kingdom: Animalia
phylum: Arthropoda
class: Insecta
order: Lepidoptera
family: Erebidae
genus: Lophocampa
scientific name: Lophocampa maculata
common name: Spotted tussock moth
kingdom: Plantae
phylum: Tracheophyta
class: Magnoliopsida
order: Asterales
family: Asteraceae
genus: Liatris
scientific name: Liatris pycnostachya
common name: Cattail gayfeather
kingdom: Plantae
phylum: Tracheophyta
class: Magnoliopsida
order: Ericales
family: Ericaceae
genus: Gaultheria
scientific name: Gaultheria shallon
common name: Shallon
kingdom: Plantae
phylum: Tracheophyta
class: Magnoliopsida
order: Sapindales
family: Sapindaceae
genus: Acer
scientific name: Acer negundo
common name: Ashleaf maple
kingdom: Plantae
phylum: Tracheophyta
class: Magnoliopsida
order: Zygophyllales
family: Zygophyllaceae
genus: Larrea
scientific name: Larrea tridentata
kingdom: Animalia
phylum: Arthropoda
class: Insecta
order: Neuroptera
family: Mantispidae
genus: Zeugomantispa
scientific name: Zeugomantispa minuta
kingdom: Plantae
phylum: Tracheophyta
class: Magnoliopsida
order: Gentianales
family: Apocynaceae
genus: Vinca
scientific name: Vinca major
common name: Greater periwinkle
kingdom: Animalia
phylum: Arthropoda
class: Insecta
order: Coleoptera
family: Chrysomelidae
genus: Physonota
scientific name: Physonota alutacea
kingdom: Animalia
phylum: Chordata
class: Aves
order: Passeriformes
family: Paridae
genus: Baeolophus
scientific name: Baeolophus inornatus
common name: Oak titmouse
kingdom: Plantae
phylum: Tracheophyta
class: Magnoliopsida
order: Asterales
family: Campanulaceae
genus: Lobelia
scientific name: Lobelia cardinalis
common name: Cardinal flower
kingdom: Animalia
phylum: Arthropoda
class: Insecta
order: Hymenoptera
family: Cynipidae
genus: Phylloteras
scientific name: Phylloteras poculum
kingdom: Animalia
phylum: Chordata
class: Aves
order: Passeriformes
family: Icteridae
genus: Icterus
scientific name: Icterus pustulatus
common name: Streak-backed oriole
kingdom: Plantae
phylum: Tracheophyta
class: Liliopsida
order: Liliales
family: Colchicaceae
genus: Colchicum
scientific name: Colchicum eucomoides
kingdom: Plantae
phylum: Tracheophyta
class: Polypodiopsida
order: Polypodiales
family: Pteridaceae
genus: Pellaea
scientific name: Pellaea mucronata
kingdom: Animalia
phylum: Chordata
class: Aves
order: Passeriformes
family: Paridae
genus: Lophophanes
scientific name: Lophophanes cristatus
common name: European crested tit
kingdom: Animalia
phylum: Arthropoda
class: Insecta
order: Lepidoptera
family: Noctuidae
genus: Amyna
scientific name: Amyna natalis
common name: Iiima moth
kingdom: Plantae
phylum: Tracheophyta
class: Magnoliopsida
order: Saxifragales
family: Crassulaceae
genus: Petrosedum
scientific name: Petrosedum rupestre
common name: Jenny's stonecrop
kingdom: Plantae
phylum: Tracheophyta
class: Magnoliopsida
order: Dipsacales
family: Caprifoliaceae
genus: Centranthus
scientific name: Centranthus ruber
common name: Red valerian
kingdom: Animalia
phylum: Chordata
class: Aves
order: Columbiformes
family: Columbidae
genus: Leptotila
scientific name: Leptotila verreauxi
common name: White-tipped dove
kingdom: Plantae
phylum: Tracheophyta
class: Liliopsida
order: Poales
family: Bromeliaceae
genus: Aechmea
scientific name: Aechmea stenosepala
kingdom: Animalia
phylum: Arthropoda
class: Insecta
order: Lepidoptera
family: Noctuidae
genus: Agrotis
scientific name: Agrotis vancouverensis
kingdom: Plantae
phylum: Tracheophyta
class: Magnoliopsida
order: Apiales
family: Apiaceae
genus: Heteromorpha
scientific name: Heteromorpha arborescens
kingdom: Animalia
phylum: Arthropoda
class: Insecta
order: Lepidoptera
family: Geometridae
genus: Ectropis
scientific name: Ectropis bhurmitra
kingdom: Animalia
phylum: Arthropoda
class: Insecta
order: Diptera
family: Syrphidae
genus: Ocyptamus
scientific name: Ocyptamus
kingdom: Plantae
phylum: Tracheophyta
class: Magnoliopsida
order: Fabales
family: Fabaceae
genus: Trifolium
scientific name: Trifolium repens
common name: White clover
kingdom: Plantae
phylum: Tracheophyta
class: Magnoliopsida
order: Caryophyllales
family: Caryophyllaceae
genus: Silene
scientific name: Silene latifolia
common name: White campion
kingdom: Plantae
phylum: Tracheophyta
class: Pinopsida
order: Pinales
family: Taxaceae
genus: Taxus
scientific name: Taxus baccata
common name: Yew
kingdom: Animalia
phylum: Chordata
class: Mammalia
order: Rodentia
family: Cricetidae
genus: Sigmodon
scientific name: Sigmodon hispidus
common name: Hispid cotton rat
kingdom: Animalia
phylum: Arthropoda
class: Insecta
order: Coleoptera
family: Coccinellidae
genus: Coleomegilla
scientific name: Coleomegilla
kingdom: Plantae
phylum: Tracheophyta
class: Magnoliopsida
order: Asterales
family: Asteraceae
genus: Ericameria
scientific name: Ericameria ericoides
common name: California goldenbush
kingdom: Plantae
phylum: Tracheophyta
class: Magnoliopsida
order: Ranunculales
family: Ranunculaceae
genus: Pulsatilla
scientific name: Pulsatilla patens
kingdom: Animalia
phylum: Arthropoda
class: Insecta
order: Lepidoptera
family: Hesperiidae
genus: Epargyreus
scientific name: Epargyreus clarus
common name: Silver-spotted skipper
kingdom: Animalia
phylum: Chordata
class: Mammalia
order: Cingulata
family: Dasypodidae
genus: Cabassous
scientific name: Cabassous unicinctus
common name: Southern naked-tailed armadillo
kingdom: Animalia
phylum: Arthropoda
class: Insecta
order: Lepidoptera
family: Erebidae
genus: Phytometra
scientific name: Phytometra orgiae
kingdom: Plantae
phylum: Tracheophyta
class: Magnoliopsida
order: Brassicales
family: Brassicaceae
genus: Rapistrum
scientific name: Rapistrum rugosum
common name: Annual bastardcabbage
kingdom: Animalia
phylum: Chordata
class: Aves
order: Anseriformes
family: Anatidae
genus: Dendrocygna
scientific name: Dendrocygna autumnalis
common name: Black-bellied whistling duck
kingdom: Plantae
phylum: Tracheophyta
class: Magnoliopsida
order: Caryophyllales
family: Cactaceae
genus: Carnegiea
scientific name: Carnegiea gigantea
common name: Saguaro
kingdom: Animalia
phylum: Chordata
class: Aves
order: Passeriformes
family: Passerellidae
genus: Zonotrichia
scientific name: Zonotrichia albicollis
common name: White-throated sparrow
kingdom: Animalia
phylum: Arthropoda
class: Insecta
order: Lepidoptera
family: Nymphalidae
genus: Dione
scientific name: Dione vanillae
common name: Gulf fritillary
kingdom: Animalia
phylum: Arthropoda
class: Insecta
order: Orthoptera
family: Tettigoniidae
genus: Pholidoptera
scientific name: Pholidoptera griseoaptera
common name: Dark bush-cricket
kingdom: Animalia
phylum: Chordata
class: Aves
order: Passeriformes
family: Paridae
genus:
========
**The problem:** Transcribe everything in the data above, from the line containing "common name: Hispid cotton rat" down to the line containing "order: Cingulata", with both of those lines included.

**In response:**
common name: Hispid cotton rat
kingdom: Animalia
phylum: Arthropoda
class: Insecta
order: Coleoptera
family: Coccinellidae
genus: Coleomegilla
scientific name: Coleomegilla
kingdom: Plantae
phylum: Tracheophyta
class: Magnoliopsida
order: Asterales
family: Asteraceae
genus: Ericameria
scientific name: Ericameria ericoides
common name: California goldenbush
kingdom: Plantae
phylum: Tracheophyta
class: Magnoliopsida
order: Ranunculales
family: Ranunculaceae
genus: Pulsatilla
scientific name: Pulsatilla patens
kingdom: Animalia
phylum: Arthropoda
class: Insecta
order: Lepidoptera
family: Hesperiidae
genus: Epargyreus
scientific name: Epargyreus clarus
common name: Silver-spotted skipper
kingdom: Animalia
phylum: Chordata
class: Mammalia
order: Cingulata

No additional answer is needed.